Since then the production area has been modernized, gas burners have replaced the old wood stoves, and production has increased more than threefold.

Lopez would like very much to begin making even more cajeta for export, but that prospect presents him with a dilemma: Either he sticks to the traditional recipe of the house of all natural products, which limits his sales possibilities, or he begins using some kind of preservative or stretching the cajeta's life by using corn syrup.

"Right now the cajeta starts crystallizing and turning hard after about 10 days," says Lopez, and that won't do for distant consumers since the jarred product is basically a thick syrup suitable for pouring over ice cream, fruit, cake, or into hot milk.
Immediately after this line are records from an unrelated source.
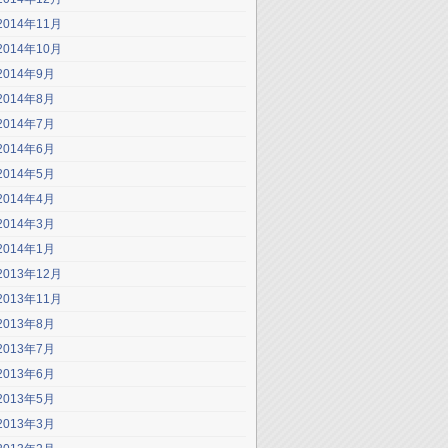
2014年11月
2014年10月
2014年9月
2014年8月
2014年7月
2014年6月
2014年5月
2014年4月
2014年3月
2014年1月
2013年12月
2013年11月
2013年8月
2013年7月
2013年6月
2013年5月
2013年3月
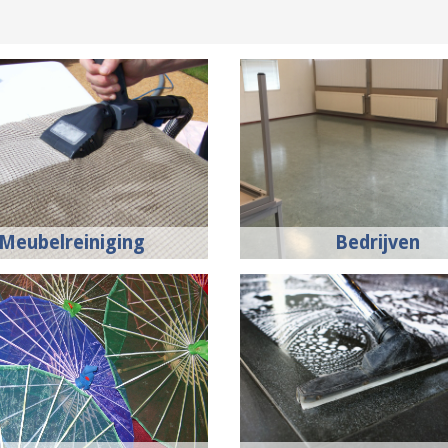
Meubelreiniging
Bedrijven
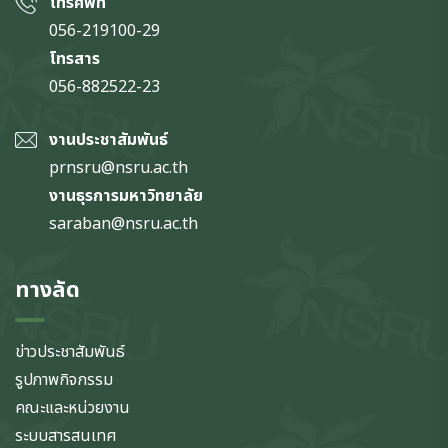
โทรศัพท์
056-219100-29
โทรสาร
056-882522-23
งานประชาสัมพันธ์
prnsru@nsru.ac.th
งานธุรการมหาวิทยาลัย
saraban@nsru.ac.th
ทางลัด
ข่าวประชาสัมพันธ์
รูปภาพกิจกรรม
คณะและหน่วยงาน
ระบบสารสนเทศ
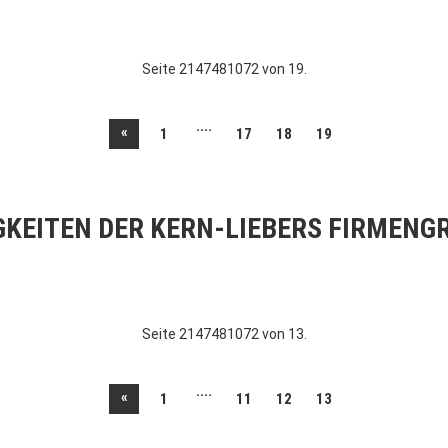
Seite 2147481072 von 19.
....
«
1
17
18
19
GKEITEN DER KERN-LIEBERS FIRMENG
Seite 2147481072 von 13.
....
«
1
11
12
13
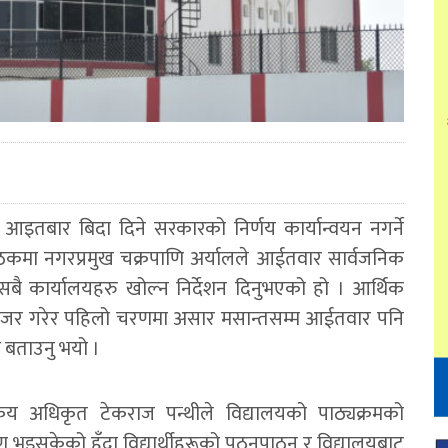
आइतबार बिदा दिने सरकारको निर्णय कार्यान्वयन नगर्ने
ा नगरप्रमुख चक्रपाणि अर्यालले आईतवार सार्वजनिक
ै कार्यालयहरु खोल्न निर्देशन दिनुभएको हो । आर्थिक
येनजर गरेर पहिलो चरणमा असार मसान्तसम्म आईतवार पनि
े बताउनु भयो ।
किय अधिकृत टेकराज पन्थीले विद्यालयको पाठ्यक्रमको
ाण भइसकेको हुँदा विद्यार्थीहरूको पठनपाठन र विद्यालयबाट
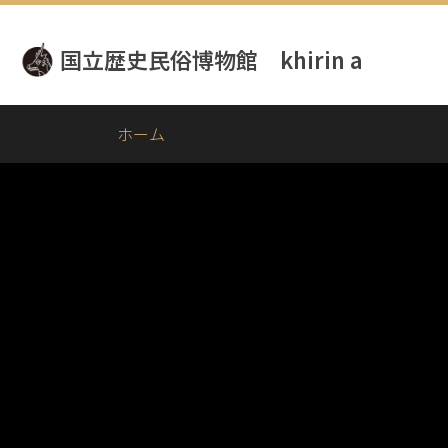
メ
イ
国立歴史民俗博物館 khirin a
ン
コ
ン
テ
ホーム
ン
ツ
に
移
動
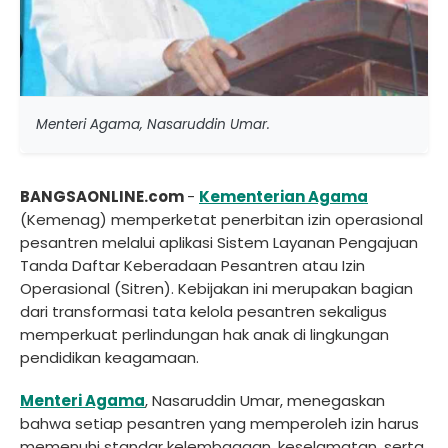
Menteri Agama, Nasaruddin Umar.
BANGSAONLINE.com
-
Kementerian Agama
(Kemenag) memperketat penerbitan izin operasional
pesantren melalui aplikasi Sistem Layanan Pengajuan
Tanda Daftar Keberadaan Pesantren atau Izin
Operasional (Sitren). Kebijakan ini merupakan bagian
dari transformasi tata kelola pesantren sekaligus
memperkuat perlindungan hak anak di lingkungan
pendidikan keagamaan.
Menteri Agama
, Nasaruddin Umar, menegaskan
bahwa setiap pesantren yang memperoleh izin harus
memenuhi standar kelembagaan, keselamatan, serta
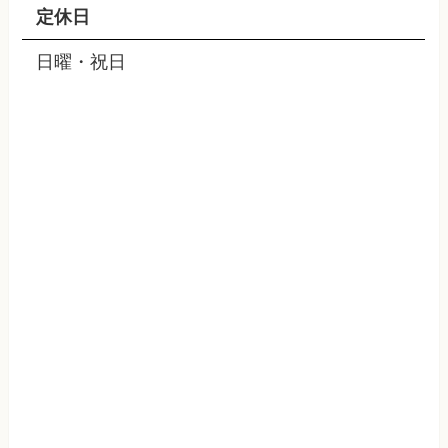
定休日
日曜・祝日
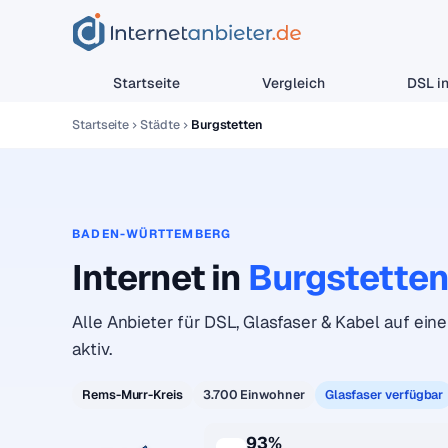
Startseite
Vergleich
DSL in
Startseite
Städte
Burgstetten
BADEN-WÜRTTEMBERG
Internet in
Burgstette
Alle Anbieter für DSL, Glasfaser & Kabel auf eine
aktiv.
Rems-Murr-Kreis
3.700 Einwohner
Glasfaser verfügbar
93%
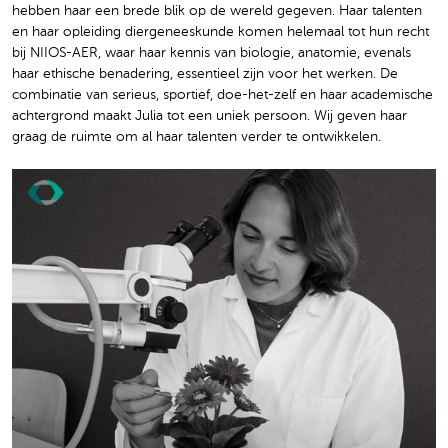
hebben haar een brede blik op de wereld gegeven. Haar talenten
en haar opleiding diergeneeskunde komen helemaal tot hun recht
bij NIIOS-AER, waar haar kennis van biologie, anatomie, evenals
haar ethische benadering, essentieel zijn voor het werken. De
combinatie van serieus, sportief, doe-het-zelf en haar academische
achtergrond maakt Julia tot een uniek persoon. Wij geven haar
graag de ruimte om al haar talenten verder te ontwikkelen.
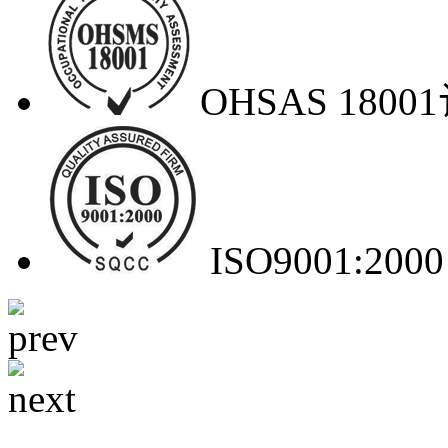
OHSAS 1800
ISO9001:2000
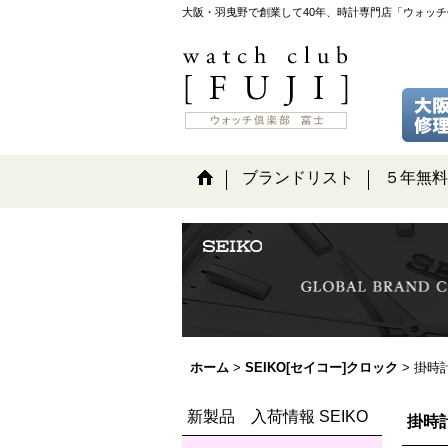
大阪・羽曳野で創業して40年、時計専門店「ウォッ
ブランドリスト
５年無料
ホーム
>
SEIKO[セイコー]クロック
>
掛時
新製品 入荷情報 SEIKO
掛時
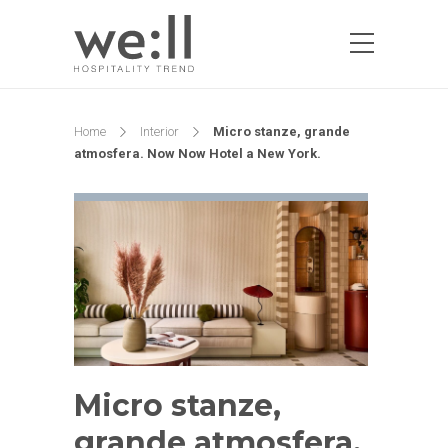
Home
Interior
Micro stanze, grande
atmosfera. Now Now Hotel a New York.
Micro stanze,
grande atmosfera.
But Lopez, who is working with a German laboratory to find a means of preserving cajeta without lowering production standards, says he is convinced that once that problem is solved, the cajeta market will boom. And Celaya will be on the way to winning back its title as cajeta capital.

"Mexicans in the United States already know cajeta, and it's just the kind of sweet thing Americans will love," he says. "I have no doubts we can build a market, but it will have to be with quality and Celaya's restored name."